## Activity
For this exercise, write out each entry below exactly as it reads.

= = = =

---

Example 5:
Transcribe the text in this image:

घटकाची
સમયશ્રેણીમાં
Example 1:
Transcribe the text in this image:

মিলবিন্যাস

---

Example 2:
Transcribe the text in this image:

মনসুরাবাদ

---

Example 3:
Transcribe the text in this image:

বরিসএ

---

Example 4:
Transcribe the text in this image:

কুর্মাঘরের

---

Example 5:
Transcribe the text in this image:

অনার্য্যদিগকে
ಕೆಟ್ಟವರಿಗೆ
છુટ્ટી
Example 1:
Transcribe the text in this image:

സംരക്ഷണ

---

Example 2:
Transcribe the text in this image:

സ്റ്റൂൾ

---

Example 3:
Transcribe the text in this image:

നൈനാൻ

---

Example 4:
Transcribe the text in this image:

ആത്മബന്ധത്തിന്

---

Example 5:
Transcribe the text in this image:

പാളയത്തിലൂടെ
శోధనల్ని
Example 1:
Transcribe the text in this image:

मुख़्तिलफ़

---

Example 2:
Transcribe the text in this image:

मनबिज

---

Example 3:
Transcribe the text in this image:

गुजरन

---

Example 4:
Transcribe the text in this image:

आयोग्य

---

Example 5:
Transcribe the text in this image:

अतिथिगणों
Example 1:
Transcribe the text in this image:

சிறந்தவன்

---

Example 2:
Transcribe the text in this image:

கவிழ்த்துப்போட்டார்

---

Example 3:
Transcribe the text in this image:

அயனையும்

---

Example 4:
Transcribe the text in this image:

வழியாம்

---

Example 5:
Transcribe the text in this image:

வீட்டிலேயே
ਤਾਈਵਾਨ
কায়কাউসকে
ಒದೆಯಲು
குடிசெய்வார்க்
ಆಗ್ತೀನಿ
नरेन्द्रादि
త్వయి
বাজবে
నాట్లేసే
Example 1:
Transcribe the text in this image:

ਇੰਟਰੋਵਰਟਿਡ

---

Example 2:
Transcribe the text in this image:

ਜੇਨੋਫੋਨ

= = = =

## Worked solution
---

Example 5:
Transcribe the text in this image:

घटकाची
સમયશ્રેણીમાં
Example 1:
Transcribe the text in this image:

মিলবিন্যাস

---

Example 2:
Transcribe the text in this image:

মনসুরাবাদ

---

Example 3:
Transcribe the text in this image:

বরিসএ

---

Example 4:
Transcribe the text in this image:

কুর্মাঘরের

---

Example 5:
Transcribe the text in this image:

অনার্য্যদিগকে
ಕೆಟ್ಟವರಿಗೆ
છુટ્ટી
Example 1:
Transcribe the text in this image:

സംരക്ഷണ

---

Example 2:
Transcribe the text in this image:

സ്റ്റൂൾ

---

Example 3:
Transcribe the text in this image:

നൈനാൻ

---

Example 4:
Transcribe the text in this image:

ആത്മബന്ധത്തിന്

---

Example 5:
Transcribe the text in this image:

പാളയത്തിലൂടെ
శోధనల్ని
Example 1:
Transcribe the text in this image:

मुख़्तिलफ़

---

Example 2:
Transcribe the text in this image:

मनबिज

---

Example 3:
Transcribe the text in this image:

गुजरन

---

Example 4:
Transcribe the text in this image:

आयोग्य

---

Example 5:
Transcribe the text in this image:

अतिथिगणों
Example 1:
Transcribe the text in this image:

சிறந்தவன்

---

Example 2:
Transcribe the text in this image:

கவிழ்த்துப்போட்டார்

---

Example 3:
Transcribe the text in this image:

அயனையும்

---

Example 4:
Transcribe the text in this image:

வழியாம்

---

Example 5:
Transcribe the text in this image:

வீட்டிலேயே
ਤਾਈਵਾਨ
কায়কাউসকে
ಒದೆಯಲು
குடிசெய்வார்க்
ಆಗ್ತೀನಿ
नरेन्द्रादि
త్వయి
বাজবে
నాట్లేసే
Example 1:
Transcribe the text in this image:

ਇੰਟਰੋਵਰਟਿਡ

---

Example 2:
Transcribe the text in this image:

ਜੇਨੋਫੋਨ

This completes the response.